Page extract →
=== Section Start ===

You can use type or metadata filtering with the Default context too.  This is particularly useful when you're also using custom contexts but also need to ensure the behavior of the Default context.  

To modify the Default context you'll create a new CompositionContext based on CompositionContext.Default, and assign it the same name as the Default.  Note this is a bit of a trick:  the CompositionContext.Default will remain untouched, but by taking its name you will effectively preempt use of the prior one.

For example, here we add a custom EntityServerQueryInterceptor to the Default context.  Note the WithName clause:  it ensures the Default name is retained.

C#
public class TestCompositionContextResolver : BaseCompositionContextResolver {

 static TestCompositionContextResolver() { }

 public static CompositionContext MyDefault = CompositionContext.Default
       .WithGenerator(typeof(MyDefaultEntityServerQueryInterceptor))

=== Section End ===

Extracted records →
=== Section Start ===

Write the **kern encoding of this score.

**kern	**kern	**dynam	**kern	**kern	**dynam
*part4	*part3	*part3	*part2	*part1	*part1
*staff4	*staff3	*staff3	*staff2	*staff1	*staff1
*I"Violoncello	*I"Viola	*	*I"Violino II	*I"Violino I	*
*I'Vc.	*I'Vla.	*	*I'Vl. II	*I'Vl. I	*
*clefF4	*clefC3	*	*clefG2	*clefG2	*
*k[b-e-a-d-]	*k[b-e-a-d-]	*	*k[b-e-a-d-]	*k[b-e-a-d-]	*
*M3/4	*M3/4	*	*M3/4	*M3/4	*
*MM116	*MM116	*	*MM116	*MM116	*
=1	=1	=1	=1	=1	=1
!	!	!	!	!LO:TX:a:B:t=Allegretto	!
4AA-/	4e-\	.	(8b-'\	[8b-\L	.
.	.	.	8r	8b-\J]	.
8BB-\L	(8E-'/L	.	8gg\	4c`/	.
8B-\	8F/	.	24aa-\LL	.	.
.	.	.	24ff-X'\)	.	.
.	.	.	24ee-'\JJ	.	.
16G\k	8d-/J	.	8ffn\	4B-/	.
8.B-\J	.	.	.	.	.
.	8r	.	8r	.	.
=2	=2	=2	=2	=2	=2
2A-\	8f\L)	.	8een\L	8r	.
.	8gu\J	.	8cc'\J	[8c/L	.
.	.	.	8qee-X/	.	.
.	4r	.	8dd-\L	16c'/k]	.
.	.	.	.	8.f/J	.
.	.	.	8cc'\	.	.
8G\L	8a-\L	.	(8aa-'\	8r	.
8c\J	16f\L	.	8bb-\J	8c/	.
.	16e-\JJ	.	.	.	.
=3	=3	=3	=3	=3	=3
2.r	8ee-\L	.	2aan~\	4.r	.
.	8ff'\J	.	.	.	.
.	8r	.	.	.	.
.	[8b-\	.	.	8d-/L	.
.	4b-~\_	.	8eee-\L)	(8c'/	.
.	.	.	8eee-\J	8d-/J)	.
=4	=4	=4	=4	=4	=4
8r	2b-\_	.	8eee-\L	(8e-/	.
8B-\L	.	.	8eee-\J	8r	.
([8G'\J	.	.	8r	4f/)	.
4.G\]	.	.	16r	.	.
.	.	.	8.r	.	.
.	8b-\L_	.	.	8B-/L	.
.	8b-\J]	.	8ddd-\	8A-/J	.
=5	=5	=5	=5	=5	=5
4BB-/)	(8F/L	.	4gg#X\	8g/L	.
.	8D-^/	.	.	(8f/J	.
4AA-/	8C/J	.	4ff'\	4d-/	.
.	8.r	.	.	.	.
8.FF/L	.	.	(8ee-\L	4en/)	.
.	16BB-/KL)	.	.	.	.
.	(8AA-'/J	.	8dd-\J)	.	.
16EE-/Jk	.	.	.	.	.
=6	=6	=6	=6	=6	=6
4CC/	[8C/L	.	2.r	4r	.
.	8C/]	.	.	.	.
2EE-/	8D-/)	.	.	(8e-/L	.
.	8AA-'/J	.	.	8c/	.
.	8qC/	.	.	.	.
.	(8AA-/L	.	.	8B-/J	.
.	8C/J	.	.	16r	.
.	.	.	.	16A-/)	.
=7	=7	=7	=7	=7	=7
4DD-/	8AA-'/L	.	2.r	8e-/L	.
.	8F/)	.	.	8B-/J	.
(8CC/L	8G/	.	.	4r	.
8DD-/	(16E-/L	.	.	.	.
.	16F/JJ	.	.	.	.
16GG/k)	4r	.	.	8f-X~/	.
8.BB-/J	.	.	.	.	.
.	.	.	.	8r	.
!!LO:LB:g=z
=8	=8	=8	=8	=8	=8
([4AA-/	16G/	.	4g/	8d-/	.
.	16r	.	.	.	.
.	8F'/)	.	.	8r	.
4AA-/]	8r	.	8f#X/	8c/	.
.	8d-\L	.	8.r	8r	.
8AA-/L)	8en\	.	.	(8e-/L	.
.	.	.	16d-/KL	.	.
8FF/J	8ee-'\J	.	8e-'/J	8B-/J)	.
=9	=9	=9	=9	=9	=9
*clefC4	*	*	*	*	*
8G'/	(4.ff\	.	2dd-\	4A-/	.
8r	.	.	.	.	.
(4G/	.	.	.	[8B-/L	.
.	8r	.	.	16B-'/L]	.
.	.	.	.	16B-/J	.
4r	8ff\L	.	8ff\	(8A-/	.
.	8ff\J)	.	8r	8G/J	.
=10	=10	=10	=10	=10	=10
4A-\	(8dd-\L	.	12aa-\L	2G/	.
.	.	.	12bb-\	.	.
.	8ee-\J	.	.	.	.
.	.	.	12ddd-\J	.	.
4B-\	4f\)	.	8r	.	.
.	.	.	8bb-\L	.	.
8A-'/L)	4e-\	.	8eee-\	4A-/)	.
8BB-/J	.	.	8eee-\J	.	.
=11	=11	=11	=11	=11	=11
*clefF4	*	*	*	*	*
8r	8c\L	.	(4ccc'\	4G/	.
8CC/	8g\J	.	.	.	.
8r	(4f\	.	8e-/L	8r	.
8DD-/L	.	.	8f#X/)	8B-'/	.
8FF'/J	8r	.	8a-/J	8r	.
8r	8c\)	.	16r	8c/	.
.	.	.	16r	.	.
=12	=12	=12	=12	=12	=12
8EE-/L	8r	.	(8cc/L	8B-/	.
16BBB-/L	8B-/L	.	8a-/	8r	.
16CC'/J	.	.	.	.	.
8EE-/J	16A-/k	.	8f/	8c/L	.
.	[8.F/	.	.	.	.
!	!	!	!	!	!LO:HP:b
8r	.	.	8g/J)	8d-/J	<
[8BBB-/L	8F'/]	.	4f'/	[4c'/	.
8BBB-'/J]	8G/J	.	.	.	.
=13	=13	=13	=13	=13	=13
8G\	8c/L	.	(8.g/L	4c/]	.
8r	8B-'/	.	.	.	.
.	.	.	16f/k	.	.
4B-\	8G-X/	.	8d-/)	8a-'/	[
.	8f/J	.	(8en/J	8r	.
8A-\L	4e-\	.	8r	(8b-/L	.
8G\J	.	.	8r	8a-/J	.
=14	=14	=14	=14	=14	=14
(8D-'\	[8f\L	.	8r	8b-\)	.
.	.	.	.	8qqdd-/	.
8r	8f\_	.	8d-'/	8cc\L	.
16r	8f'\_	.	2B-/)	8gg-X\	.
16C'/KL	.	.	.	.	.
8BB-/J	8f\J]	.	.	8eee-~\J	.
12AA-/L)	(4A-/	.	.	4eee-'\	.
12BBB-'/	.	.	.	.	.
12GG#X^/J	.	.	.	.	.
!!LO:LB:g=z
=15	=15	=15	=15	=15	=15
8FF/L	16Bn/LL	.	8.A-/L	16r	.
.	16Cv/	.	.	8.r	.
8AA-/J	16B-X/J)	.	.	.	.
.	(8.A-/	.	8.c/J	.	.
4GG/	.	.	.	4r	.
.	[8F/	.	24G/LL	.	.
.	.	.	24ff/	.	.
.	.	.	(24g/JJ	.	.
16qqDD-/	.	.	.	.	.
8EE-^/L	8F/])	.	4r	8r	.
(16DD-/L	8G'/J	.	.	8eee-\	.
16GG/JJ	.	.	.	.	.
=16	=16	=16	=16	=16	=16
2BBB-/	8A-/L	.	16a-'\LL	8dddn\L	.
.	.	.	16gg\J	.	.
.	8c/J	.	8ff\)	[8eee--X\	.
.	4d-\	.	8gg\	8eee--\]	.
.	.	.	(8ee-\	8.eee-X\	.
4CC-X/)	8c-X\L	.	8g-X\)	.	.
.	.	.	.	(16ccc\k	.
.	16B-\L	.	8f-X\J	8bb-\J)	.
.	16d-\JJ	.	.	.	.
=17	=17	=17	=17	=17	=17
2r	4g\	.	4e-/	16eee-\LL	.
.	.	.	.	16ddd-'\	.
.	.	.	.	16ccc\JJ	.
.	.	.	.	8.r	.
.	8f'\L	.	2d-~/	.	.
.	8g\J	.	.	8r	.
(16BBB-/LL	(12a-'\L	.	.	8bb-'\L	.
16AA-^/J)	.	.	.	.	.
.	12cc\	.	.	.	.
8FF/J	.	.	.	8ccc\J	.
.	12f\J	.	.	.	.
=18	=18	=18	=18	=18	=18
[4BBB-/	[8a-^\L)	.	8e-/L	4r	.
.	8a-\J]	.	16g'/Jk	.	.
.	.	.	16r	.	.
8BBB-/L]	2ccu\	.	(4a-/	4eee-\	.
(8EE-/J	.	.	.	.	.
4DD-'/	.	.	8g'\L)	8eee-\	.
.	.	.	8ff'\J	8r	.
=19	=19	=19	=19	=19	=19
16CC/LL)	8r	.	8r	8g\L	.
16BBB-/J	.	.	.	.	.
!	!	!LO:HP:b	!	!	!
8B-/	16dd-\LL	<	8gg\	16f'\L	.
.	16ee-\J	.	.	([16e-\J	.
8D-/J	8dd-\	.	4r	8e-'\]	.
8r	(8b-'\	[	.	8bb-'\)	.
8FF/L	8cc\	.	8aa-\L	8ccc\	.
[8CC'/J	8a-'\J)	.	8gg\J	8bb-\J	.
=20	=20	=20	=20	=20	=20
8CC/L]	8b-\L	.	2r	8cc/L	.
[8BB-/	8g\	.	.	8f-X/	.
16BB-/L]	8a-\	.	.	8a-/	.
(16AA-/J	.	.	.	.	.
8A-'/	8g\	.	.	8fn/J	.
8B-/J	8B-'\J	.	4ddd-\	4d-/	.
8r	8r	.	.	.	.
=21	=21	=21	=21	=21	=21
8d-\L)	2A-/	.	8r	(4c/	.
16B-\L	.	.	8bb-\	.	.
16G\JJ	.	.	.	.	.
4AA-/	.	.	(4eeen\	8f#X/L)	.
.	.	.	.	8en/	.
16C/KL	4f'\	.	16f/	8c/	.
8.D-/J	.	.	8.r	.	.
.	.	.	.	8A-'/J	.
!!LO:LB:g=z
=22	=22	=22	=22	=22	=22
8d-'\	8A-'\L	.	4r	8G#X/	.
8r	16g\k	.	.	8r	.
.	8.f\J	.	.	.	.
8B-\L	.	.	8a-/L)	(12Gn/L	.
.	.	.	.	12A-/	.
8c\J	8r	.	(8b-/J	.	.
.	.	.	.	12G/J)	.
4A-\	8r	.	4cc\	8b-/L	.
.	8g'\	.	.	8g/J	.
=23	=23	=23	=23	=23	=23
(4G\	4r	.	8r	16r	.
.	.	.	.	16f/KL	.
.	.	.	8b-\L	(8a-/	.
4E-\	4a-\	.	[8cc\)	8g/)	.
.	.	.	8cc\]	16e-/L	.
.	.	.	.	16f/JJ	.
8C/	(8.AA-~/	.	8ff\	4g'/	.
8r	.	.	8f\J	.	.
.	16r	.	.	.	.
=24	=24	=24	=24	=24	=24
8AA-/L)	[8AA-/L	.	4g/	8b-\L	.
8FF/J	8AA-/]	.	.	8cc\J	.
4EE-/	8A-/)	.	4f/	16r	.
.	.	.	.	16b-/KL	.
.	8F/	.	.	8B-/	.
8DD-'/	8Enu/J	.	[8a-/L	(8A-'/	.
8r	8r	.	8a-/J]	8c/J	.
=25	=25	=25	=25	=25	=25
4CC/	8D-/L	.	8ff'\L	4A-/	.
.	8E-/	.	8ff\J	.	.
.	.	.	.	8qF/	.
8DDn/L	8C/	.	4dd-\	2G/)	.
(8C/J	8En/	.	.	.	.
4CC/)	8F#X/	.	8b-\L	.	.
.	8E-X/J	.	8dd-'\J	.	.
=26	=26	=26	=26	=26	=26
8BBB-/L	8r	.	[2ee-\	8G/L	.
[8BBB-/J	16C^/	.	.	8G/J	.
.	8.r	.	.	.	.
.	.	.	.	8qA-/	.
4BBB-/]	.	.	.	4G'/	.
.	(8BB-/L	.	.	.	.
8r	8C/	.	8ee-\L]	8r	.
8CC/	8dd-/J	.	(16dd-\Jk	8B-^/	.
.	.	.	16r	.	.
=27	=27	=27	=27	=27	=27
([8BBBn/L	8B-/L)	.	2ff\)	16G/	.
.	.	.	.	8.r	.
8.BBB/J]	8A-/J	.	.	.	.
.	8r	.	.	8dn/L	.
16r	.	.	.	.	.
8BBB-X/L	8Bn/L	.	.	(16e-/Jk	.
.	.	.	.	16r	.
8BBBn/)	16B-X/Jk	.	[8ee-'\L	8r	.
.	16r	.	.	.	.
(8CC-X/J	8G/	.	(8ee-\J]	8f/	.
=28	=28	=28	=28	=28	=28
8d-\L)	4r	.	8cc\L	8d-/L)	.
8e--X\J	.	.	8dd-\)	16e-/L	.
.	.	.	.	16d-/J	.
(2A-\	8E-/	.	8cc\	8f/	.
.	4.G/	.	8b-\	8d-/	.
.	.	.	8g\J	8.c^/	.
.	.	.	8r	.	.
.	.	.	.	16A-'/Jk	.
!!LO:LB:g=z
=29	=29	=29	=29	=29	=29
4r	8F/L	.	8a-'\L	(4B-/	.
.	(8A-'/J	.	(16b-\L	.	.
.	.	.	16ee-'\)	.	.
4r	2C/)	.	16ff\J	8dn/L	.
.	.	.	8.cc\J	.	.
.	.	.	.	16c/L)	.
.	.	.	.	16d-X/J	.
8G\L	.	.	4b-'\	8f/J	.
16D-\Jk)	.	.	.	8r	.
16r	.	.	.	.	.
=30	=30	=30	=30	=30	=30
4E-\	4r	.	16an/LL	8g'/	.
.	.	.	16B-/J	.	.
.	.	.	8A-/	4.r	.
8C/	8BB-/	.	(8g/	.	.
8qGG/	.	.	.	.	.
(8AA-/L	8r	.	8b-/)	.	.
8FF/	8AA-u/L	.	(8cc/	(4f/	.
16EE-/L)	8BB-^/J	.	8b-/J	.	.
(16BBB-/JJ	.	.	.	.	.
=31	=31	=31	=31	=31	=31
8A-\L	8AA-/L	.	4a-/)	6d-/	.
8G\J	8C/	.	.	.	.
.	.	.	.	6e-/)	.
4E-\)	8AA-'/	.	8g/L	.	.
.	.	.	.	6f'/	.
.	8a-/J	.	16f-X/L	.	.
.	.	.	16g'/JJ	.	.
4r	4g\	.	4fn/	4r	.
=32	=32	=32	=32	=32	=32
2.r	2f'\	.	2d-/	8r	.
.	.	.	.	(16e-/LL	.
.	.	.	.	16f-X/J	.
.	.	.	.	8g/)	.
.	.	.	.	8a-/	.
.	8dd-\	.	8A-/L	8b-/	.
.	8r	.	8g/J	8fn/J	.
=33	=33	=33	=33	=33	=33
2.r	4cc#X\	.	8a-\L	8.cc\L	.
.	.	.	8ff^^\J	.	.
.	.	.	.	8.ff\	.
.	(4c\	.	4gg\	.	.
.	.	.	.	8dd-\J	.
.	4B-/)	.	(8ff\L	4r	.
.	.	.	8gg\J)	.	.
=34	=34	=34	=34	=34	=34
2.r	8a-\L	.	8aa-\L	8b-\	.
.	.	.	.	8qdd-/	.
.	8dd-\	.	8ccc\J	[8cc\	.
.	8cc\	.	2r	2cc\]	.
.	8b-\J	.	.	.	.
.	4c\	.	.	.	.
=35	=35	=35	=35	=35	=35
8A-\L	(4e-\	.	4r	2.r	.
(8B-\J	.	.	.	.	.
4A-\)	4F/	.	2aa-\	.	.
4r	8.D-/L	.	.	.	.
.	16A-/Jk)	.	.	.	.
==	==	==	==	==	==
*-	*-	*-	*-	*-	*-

=== Section End ===

Tasks to carry out →
A. In the passage on the Default context, what name do you give the new CompositionContext that you build from CompositionContext.Default?
B. Continue the Default context passage from where it stops.

Exercise responses →
A. The same name as the Default context.

B.
       .WithName(CompositionContext.Default.Name);
}

Here's the same thing using a metadata filter:

C#
public class TestCompositionContextResolver : BaseCompositionContextResolver {

 static TestCompositionContextResolver() { }

 public static CompositionContext MyDefault = CompositionContext.Default
       .WithFilter(CompositionContext.BuildExportFilter("Env", "Default"))
       .WithName(CompositionContext.Default.Name);
}

Custom fakes and mocks

Custom composition contexts are particularly useful in creating custom fakes and mocks for testing. The built-in support for faking is discussed separately in more detail, but here we show how to create custom contexts to aid in testing.

Let's assume we want to test how well our client code copes with a query exception thrown on the server. You generally don't want to force a query exception by modifying your production code, but you can test this easily with a mock.

C#
public class TestCompositionContextResolver : BaseCompositionContextResolver {

 static TestCompositionContextResolver() { }

 ///<summary>
 /// A version of the DevForce FakeCompositionContext  
 /// extended by a custom EntityServerQueryInterceptor
 ///</summary>
 public static CompositionContext FailingQueryContext = CompositionContext.Fake
       .WithGenerator(typeof(FailingEntityServerQueryInterceptor));
}

///<summary>
/// An EntityServerQueryInterceptor that throws an
/// exception no matter what the query.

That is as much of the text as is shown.